Enthusiast

Distinguished
Jul 26, 2009
29
0
18,530
Hey guys. I recently purchased a GTX 670 out my need to finally upgrade for max settings at 1080p. I have not yet overclocked it, although my particular non-reference card is stellar for doing so. I've tried to run a few games and my performance is almost exactly the same as it was with my 570. Sleeping Dogs with high AA runs like before - high 30's, low 40's. I'm seeing 680's get 114 FPS max, and I get ~60 max.


I'm running:
670 stock
i5-2500k @ 4.7
p8p67 (Not great, cost me about $170. Didn't want SLI, so I bought a non-SLI board.)
6GB RAM


That should be all the details you need.


So, any ideas?
 
Solution
There's your problem. Take a stick of ram out such that you have one stick in each channel (so one in slot 1 and one in slot 2 leaving 3 and 4 empty), and run the benchmark again. You probably have a memory bottleneck from not running in dual channel, which only works when the channels are populated with equal amounts of ram.

kevin83

Distinguished
Apr 27, 2011
437
0
18,860
What is the clock speed on your RAM? You should be fine if yours is above 1600. Also make sure you are running the sticks in a proper dual-channel configuration, otherwise you're halving the available memory bandwidth.

Are you absolutely certain your cpu overclock is completely stable?
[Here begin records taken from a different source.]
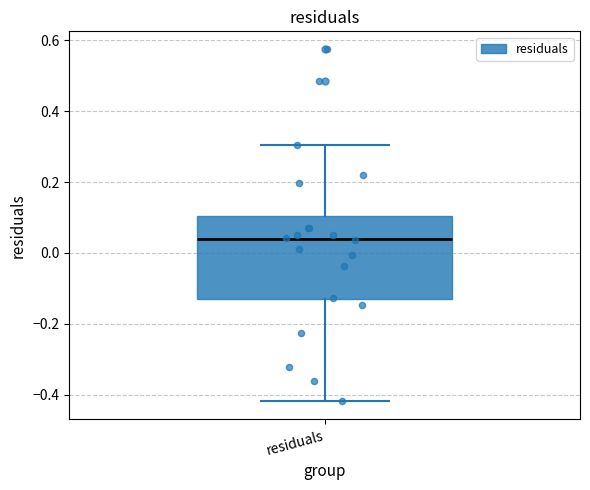

Transcribe this box plot: give where the median line is, the range the box spans, and where the two whiskers end, as read against the y-axis. The values are not printed on the chart, so give them approximately, as read against the axis.

median 0.04, box -0.14 to 0.10, whiskers -0.42 to 0.30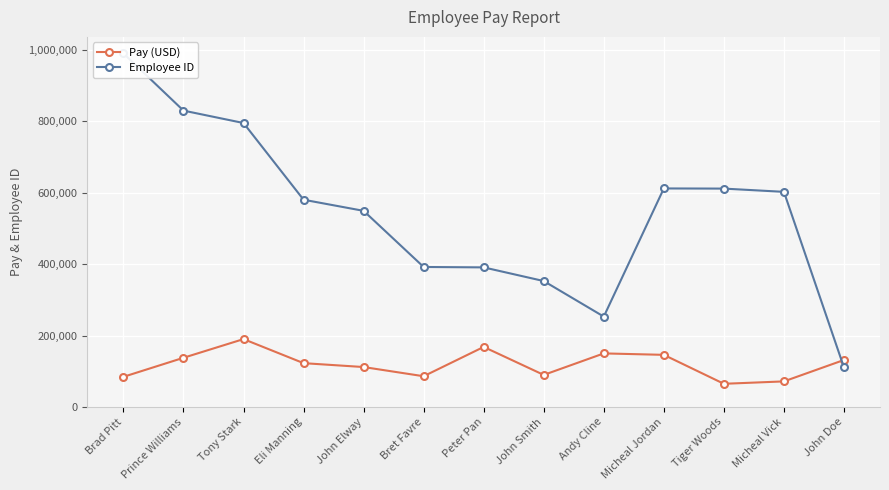

How many intersections are there between Employee ID and Pay (USD)?

1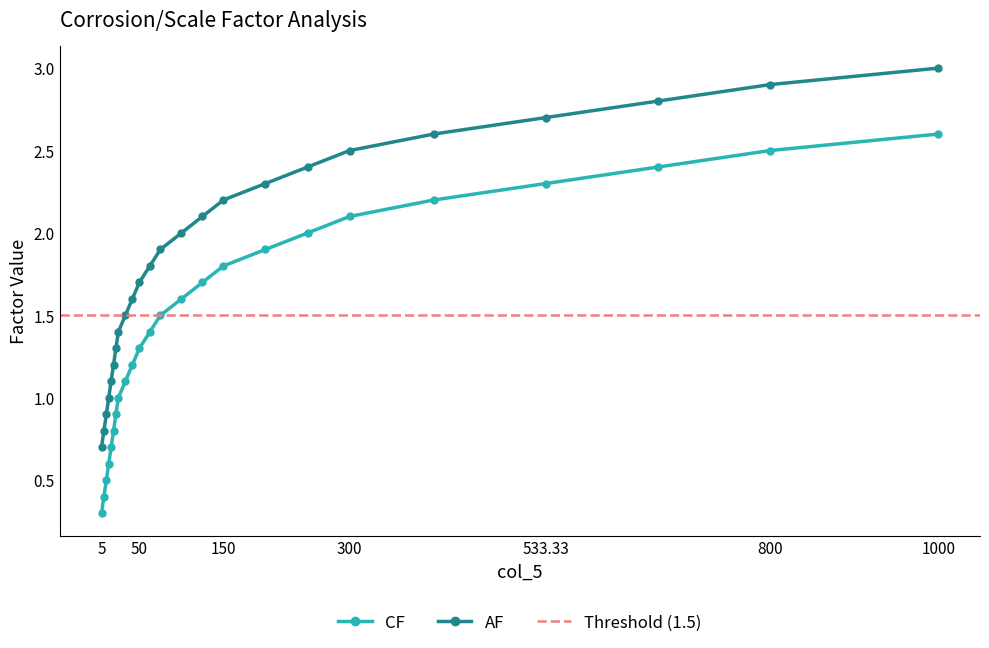

True or false: CF and AF cross at least once.

False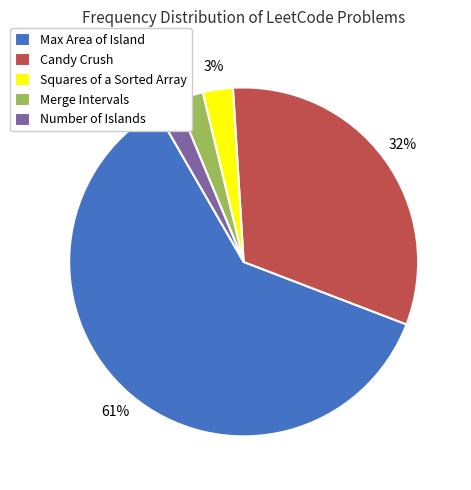

What is the largest slice in the pie chart?

Max Area of Island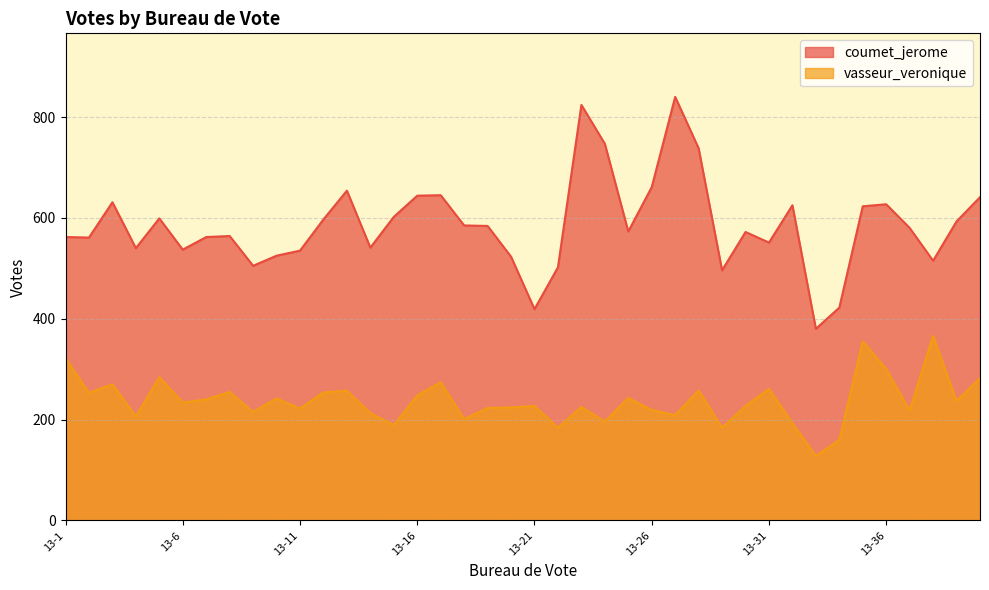

Between 13-9 and 13-30, which series saw the biggest shift?

coumet_jerome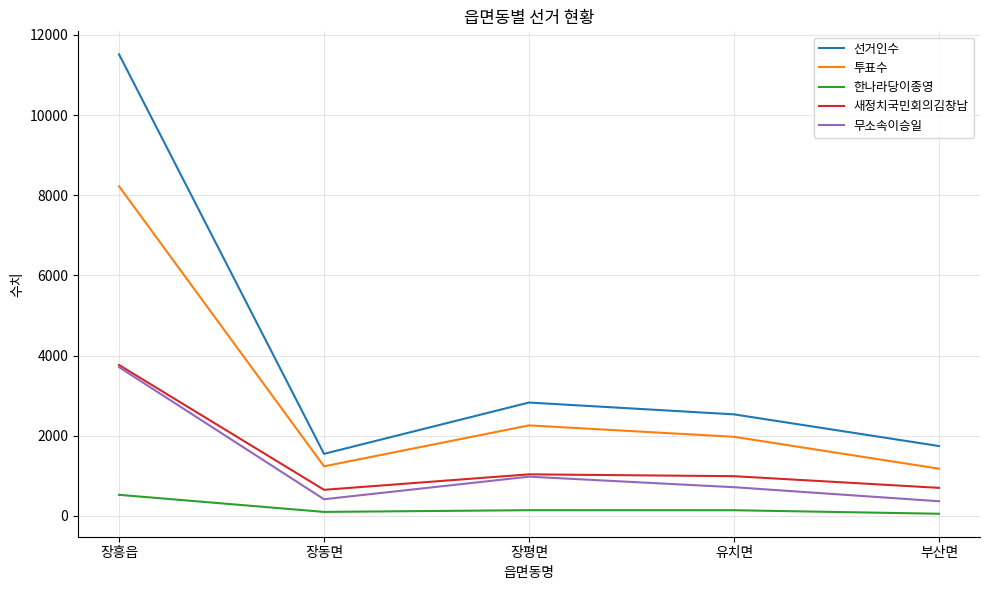

Between 장흥읍 and 장평면, which series saw the biggest shift?

선거인수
What power supply (exact model name/number) are you using?

 

Enthusiast

Distinguished
Jul 26, 2009
29
0
18,530
My power supply is a TX650W.

I have a 3x2GB combination of RAM.

I could lower my CPU overclock. It doesn't overheat, although my voltage is a little higher than normal. I put it on OCCT and it never crashed.
 

kevin83

Distinguished
Apr 27, 2011
437
0
18,860
There's your problem. Take a stick of ram out such that you have one stick in each channel (so one in slot 1 and one in slot 2 leaving 3 and 4 empty), and run the benchmark again. You probably have a memory bottleneck from not running in dual channel, which only works when the channels are populated with equal amounts of ram.
 
Solution

Enthusiast

Distinguished
Jul 26, 2009
29
0
18,530
Okay. If I only have 4GB, I think it's reasonable to upgrade the sticks.
Should I go 8 or 16GB?
http://www.newegg.com/Product/Product.aspx?Item=N82E16820233144&name=Desktop-Memory

or

http://www.newegg.com/Product/Product.aspx?Item=N82E16820233280&name=Desktop-Memory

or would you recommend something else?


Edit: I looked it up on CPU-Z and I'm only getting 666.8mhz, and it displays as a single channel. So basically I bought the wrong RAM ages ago, and it didn't matter until now. So, what should I get?
 

kevin83

Distinguished
Apr 27, 2011
437
0
18,860
I would recommend g-skill, they also have great memory timings which combined with 1600mhz speeds reduce latency, which can be helpful in speeding up almost anything. Plus they have very competitive prices. Also you won't need more than 8gb ever unless you open like 40 tabs in firefox and play multiple video games and have office open and edit video all at the same time.
G. Skill 2x4gb 1600mhz 8-8-8-24
http://www.newegg.com/Product/Product.aspx?Item=N82E16820231548&name=Desktop-Memory

When you get whatever ram installed boot into the bios and make sure you are running dual channel at 1600mhz, if not turn on xmp and select the right memory frequency.